(Dataset entries)
____

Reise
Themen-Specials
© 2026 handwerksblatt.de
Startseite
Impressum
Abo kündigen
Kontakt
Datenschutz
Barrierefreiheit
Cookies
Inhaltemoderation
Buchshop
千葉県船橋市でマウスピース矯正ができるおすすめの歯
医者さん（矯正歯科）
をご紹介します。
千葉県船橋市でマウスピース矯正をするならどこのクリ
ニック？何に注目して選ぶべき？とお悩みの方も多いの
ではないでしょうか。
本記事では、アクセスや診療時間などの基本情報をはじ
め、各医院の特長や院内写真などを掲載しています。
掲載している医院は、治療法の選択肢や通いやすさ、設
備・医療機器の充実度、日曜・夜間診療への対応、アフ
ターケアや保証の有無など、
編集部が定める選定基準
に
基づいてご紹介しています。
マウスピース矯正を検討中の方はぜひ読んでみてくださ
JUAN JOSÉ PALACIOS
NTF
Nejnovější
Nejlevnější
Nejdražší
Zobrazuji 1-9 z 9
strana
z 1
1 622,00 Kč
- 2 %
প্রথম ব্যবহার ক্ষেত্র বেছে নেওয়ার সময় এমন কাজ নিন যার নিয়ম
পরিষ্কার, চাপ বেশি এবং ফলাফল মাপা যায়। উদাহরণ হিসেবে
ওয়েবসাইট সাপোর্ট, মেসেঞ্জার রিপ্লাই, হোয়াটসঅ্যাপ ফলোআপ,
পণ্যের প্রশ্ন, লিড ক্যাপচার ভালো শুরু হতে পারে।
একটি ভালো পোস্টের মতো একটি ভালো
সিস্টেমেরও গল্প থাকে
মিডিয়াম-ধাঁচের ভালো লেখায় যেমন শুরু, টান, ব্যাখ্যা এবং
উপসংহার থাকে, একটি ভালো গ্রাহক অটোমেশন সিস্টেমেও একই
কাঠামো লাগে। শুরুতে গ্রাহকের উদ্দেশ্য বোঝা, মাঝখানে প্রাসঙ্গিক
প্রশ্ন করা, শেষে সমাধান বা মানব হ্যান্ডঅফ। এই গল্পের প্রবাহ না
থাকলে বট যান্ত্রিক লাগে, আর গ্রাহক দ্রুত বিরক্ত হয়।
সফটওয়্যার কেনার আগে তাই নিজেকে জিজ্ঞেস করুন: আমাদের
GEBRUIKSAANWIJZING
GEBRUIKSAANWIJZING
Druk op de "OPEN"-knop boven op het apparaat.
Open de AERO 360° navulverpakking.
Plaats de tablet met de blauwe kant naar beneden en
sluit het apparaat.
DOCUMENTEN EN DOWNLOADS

____

§ Assigned task: Reproduce every line of the material above without altering a single character.

§ Response area:
Reise
Themen-Specials
© 2026 handwerksblatt.de
Startseite
Impressum
Abo kündigen
Kontakt
Datenschutz
Barrierefreiheit
Cookies
Inhaltemoderation
Buchshop
千葉県船橋市でマウスピース矯正ができるおすすめの歯
医者さん（矯正歯科）
をご紹介します。
千葉県船橋市でマウスピース矯正をするならどこのクリ
ニック？何に注目して選ぶべき？とお悩みの方も多いの
ではないでしょうか。
本記事では、アクセスや診療時間などの基本情報をはじ
め、各医院の特長や院内写真などを掲載しています。
掲載している医院は、治療法の選択肢や通いやすさ、設
備・医療機器の充実度、日曜・夜間診療への対応、アフ
ターケアや保証の有無など、
編集部が定める選定基準
に
基づいてご紹介しています。
マウスピース矯正を検討中の方はぜひ読んでみてくださ
JUAN JOSÉ PALACIOS
NTF
Nejnovější
Nejlevnější
Nejdražší
Zobrazuji 1-9 z 9
strana
z 1
1 622,00 Kč
- 2 %
প্রথম ব্যবহার ক্ষেত্র বেছে নেওয়ার সময় এমন কাজ নিন যার নিয়ম
পরিষ্কার, চাপ বেশি এবং ফলাফল মাপা যায়। উদাহরণ হিসেবে
ওয়েবসাইট সাপোর্ট, মেসেঞ্জার রিপ্লাই, হোয়াটসঅ্যাপ ফলোআপ,
পণ্যের প্রশ্ন, লিড ক্যাপচার ভালো শুরু হতে পারে।
একটি ভালো পোস্টের মতো একটি ভালো
সিস্টেমেরও গল্প থাকে
মিডিয়াম-ধাঁচের ভালো লেখায় যেমন শুরু, টান, ব্যাখ্যা এবং
উপসংহার থাকে, একটি ভালো গ্রাহক অটোমেশন সিস্টেমেও একই
কাঠামো লাগে। শুরুতে গ্রাহকের উদ্দেশ্য বোঝা, মাঝখানে প্রাসঙ্গিক
প্রশ্ন করা, শেষে সমাধান বা মানব হ্যান্ডঅফ। এই গল্পের প্রবাহ না
থাকলে বট যান্ত্রিক লাগে, আর গ্রাহক দ্রুত বিরক্ত হয়।
সফটওয়্যার কেনার আগে তাই নিজেকে জিজ্ঞেস করুন: আমাদের
GEBRUIKSAANWIJZING
GEBRUIKSAANWIJZING
Druk op de "OPEN"-knop boven op het apparaat.
Open de AERO 360° navulverpakking.
Plaats de tablet met de blauwe kant naar beneden en
sluit het apparaat.
DOCUMENTEN EN DOWNLOADS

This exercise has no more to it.